__THE TASK__.
Every line of the records below from the line with "mouse_down()" up to and including the line with "click(629, 397)" must be reproduced exactly, and no line outside that range.

__EXTRACTED RECORDS__.
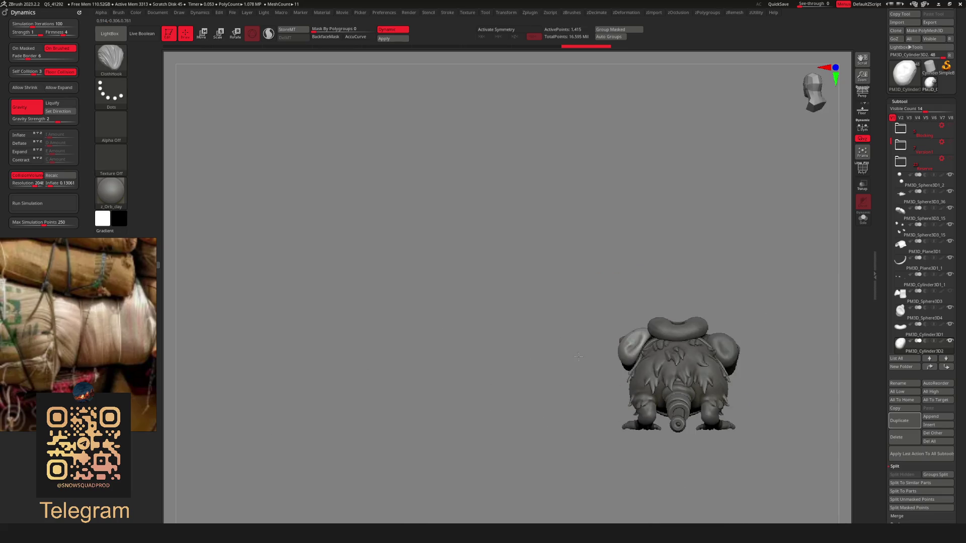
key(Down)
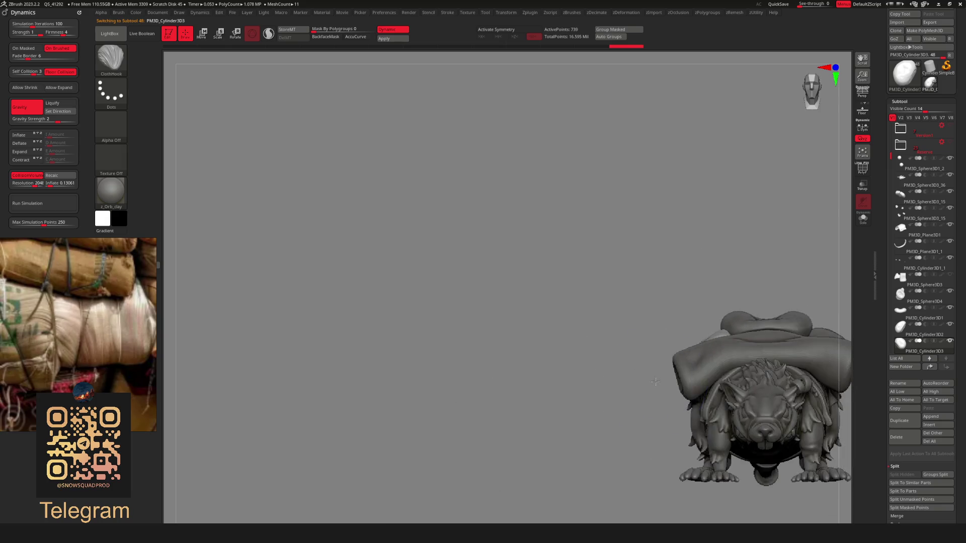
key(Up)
--
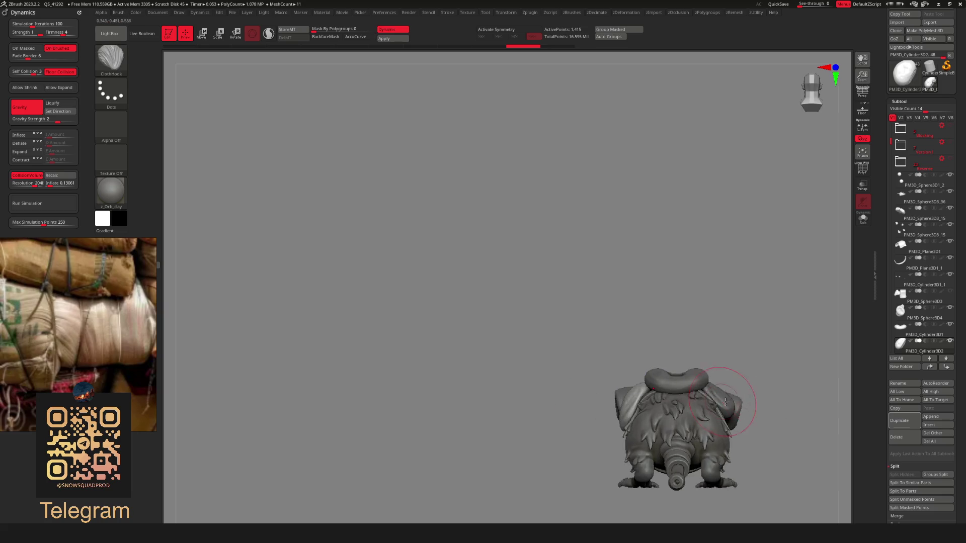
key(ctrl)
* * *
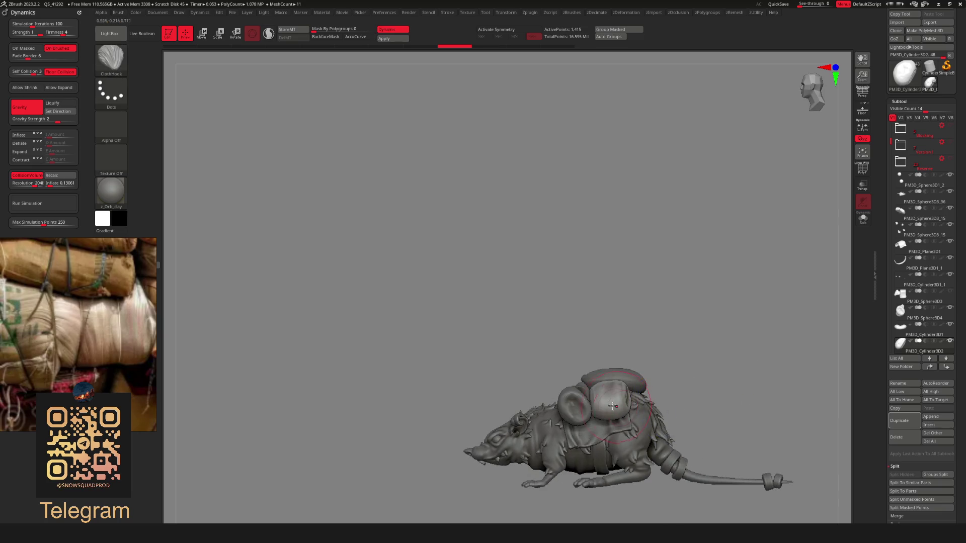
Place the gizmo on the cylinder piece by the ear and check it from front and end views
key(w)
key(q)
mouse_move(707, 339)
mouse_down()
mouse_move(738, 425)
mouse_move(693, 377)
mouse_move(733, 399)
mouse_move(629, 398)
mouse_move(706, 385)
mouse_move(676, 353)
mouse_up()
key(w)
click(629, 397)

__ANSWER TO THIS TASK__.
mouse_down()
mouse_move(738, 425)
mouse_move(693, 377)
mouse_move(733, 399)
mouse_move(629, 398)
mouse_move(706, 385)
mouse_move(676, 353)
mouse_up()
key(w)
click(629, 397)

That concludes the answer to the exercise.